### ФРАГМЕНТ ДОКУМЕНТА:
В периоды, когда Иркутской епархии, иркутскому генерал-губернатору и столичным ведомствам удавалось найти взаимопонимание по вопросу об экспансии православия, бурятские буддисты в особой степени начинали ощущать гнет государственной идеологии, какой не испытывали на себе калмыцкие буддисты[224]. Так, благодаря личным связям с обер-прокурором Священного синода Константином Победоносцевым и его креатурой на посту генерал-губернатора А.Д. Горемыкиным архиепископ Вениамин с 1885 года получил возможность начать новую энергичную кампанию по крещению бурят. Немецкий исследователь Диттмар Шорковиц утверждает, что наибольших успехов эта кампания достигала в периоды посещения Сибири сначала императором Александром II (1873), а затем цесаревичем Николаем (1891)[225].

И все же даже самым энергичным сторонникам наступательной политики в отношении буддизма в империи имелся серьезный противовес. Как и в случае с исламом, к которому империя применяла две разновекторные политики, имевшие цель насадить порядок в среде мусульманского населения внутри страны и поднять престиж российской власти в глазах мусульман соседней Османской империи, буддисты также стояли в центре конкурентной борьбы различных политических доктрин и ведомств. Пропорционально увеличению доли участия России в Большой игре за влияние в Азии усиливалось и сопротивление Министерства иностранных дел инициативам Министерства внутренних дел и Иркутской епархии. Так, во многом благодаря позиции МИДа буддистам удалось сломить воинственную оппозицию православных консерваторов и черносотенцев и построить первый в Европе буддийский храм «в сердце православной столицы». Для успешной политики в Монголии, Маньчжурии и Тибете Россия нуждалась в репутации защитницы буддийской Дхармы. При этом следует учитывать, что и МВД часто не проявляло заинтересованности в особо агрессивных планах Иркутского епископата, опасаясь ухудшения ситуации в приграничных районах проживания буддистов.

### ПРЕДОСТАВЛЕННЫЙ МАТЕРИАЛ:
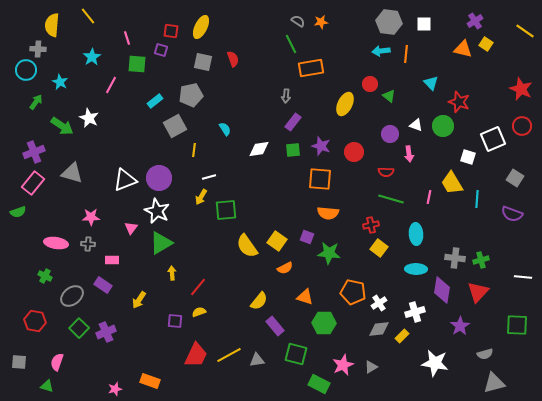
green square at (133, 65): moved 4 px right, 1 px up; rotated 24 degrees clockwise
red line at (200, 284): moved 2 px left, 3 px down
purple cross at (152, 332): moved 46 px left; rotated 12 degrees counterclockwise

### ЧТО НУЖНО СДЕЛАТЬ:
• 1. С какого года архиепископ Вениамин смог начать новую кампанию по крещению бурят, согласно отрывку о буддистах в Российской империи?
• 2. Перепишите дословно фрагмент отрывка о буддистах в Российской империи от «В периоды, когда» до «цесаревичем Николаем (1891)[225].».
• 3. Продолжите отрывок о буддистах в Российской империи, начав сразу после его последнего предложения.

### ОТВЕТЫ ПО ПОРЯДКУ:
• 1. С 1885 года.

• 2.
В периоды, когда Иркутской епархии, иркутскому генерал-губернатору и столичным ведомствам удавалось найти взаимопонимание по вопросу об экспансии православия, бурятские буддисты в особой степени начинали ощущать гнет государственной идеологии, какой не испытывали на себе калмыцкие буддисты[224]. Так, благодаря личным связям с обер-прокурором Священного синода Константином Победоносцевым и его креатурой на посту генерал-губернатора А.Д. Горемыкиным архиепископ Вениамин с 1885 года получил возможность начать новую энергичную кампанию по крещению бурят. Немецкий исследователь Диттмар Шорковиц утверждает, что наибольших успехов эта кампания достигала в периоды посещения Сибири сначала императором Александром II (1873), а затем цесаревичем Николаем (1891)[225].

• 3.
Столь усложненная система, в которой существовала буддийская церковь в Российской империи, таила для нее как опасности, так и преимущества. Очень многое зависело и от личных отношений буддийских иерархов с губернскими и столичными чинами, академическими кругами, многие вопросы решались через ведомственные противоречия, путем лоббирования и взяток. В таком виде ситуация сохранялась вплоть до 1903 года, когда под давлением общественности Николай II принял Манифест о веротерпимости от 26 февраля 1903 года, а затем и Указ о началах веротерпимости от 17 апреля 1905 года, в которых государство декларировало готовность пересмотра Положения 1853 года. К концу империи даже в Министерстве внутренних дел это Положение оценивали как «не отличающееся однородностью, согласованностью основ, на которых оно построено» и предлагали разработать новый устав «на началах провозглашенной в России национальной и вероисповедной свободы»[226]. Еще одним важным сдвигом в отношениях империи с буддийскими подданными явился отказ государства от использования термина «идолопоклонники» в отношении последних. Либеральные законные акты дали крещеным бурятам право свободного выбора вероисповедания, что вызвало их массовый переход из православия в буддизм. Многолетние усилия консервативных кругов империи по христианизации бурят были сведены на нет.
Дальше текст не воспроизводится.